ABOUT THIS TASK:
Set down exactly the lines below, starting at the one that contains "(2) Work with" and ending at the one that contains "Contract Procedure Rules", with both of those lines included and nothing else.

INPUT FOR THIS TASK:
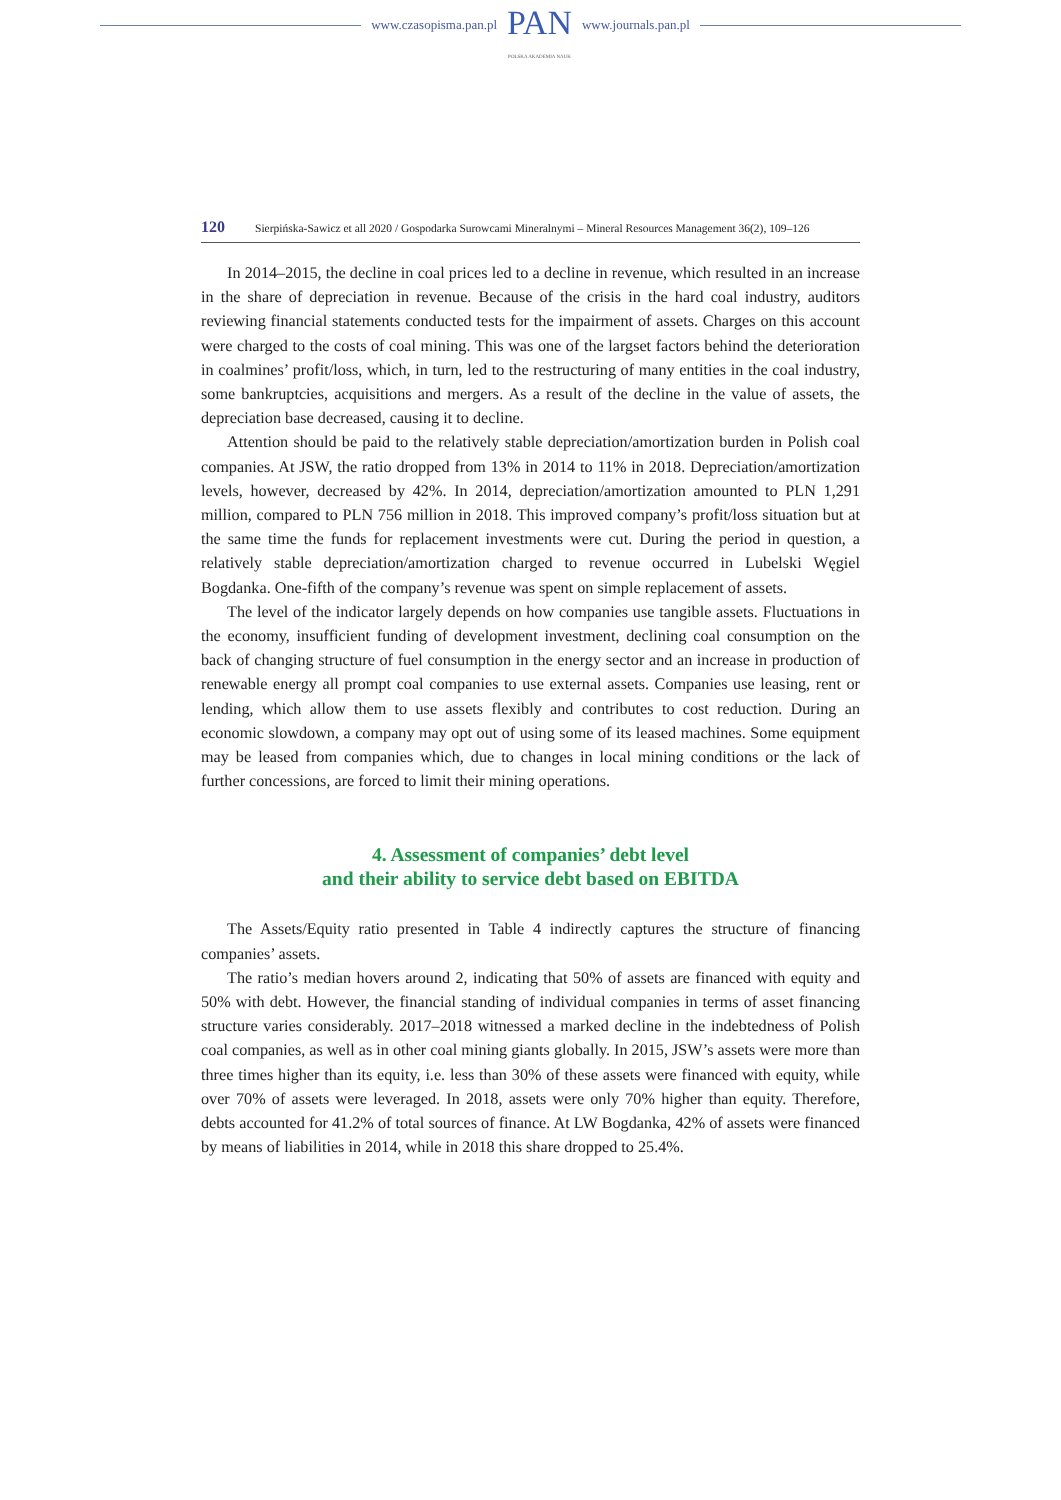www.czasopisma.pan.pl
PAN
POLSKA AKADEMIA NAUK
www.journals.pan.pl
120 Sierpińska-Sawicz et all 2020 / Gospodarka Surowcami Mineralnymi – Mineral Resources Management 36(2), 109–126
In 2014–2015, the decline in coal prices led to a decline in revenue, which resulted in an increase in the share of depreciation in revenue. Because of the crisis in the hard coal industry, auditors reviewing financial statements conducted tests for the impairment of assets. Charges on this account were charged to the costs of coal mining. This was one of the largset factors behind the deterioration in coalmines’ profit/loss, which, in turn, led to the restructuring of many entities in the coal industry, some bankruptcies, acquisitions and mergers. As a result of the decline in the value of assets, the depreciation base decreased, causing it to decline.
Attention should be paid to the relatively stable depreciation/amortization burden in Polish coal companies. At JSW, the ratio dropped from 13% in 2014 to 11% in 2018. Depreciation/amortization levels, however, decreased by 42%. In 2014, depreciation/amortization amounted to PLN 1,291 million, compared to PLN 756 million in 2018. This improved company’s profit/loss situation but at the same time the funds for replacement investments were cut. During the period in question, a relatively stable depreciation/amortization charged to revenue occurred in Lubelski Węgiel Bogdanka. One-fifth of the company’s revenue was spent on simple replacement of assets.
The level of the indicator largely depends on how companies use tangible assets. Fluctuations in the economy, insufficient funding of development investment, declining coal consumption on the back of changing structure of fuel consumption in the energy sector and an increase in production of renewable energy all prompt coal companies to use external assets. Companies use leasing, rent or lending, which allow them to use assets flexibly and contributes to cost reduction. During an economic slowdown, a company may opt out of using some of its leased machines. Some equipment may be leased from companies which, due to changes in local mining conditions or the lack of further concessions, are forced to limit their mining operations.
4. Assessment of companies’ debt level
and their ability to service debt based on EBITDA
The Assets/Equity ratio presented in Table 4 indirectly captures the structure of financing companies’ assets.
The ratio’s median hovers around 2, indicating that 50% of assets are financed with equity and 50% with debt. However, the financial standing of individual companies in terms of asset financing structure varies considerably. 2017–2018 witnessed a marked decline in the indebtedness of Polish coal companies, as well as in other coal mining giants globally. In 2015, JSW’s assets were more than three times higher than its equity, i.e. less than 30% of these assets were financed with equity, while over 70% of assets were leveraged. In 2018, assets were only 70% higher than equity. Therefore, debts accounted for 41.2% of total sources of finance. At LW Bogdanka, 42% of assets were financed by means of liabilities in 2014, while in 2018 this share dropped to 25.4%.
* * *
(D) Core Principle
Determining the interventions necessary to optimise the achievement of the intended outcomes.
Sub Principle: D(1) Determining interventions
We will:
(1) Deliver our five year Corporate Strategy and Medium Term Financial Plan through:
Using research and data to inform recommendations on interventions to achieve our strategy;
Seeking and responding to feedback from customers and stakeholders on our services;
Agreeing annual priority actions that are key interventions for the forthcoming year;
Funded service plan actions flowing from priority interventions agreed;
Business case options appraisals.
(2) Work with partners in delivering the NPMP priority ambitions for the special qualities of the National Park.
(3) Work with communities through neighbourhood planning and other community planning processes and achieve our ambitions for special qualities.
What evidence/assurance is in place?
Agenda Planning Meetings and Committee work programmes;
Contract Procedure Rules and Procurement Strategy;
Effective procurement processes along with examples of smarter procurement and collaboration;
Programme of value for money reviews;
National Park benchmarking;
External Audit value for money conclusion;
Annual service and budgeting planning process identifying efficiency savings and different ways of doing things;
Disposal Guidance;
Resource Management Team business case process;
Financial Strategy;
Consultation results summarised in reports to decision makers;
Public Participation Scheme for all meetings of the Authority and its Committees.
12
* * *
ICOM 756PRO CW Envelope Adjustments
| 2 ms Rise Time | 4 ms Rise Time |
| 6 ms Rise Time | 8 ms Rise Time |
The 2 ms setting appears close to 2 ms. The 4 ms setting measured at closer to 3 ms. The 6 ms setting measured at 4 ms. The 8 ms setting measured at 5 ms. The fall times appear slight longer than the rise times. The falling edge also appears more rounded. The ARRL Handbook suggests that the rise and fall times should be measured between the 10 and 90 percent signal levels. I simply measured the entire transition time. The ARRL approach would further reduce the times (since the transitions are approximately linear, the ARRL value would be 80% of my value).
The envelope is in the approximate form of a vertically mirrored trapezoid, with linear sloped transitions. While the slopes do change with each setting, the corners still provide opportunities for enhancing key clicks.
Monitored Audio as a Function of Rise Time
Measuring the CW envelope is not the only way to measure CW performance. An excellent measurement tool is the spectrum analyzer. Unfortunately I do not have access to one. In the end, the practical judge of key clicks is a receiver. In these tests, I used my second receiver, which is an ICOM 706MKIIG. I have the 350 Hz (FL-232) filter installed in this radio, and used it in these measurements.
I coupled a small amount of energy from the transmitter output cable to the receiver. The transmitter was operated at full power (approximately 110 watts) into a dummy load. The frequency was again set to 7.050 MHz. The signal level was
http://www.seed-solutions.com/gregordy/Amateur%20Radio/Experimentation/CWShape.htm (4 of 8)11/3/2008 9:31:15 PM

RESPONSE:
(2) Work with partners in delivering the NPMP priority ambitions for the special qualities of the National Park.
(3) Work with communities through neighbourhood planning and other community planning processes and achieve our ambitions for special qualities.
What evidence/assurance is in place?
Agenda Planning Meetings and Committee work programmes;
Contract Procedure Rules and Procurement Strategy;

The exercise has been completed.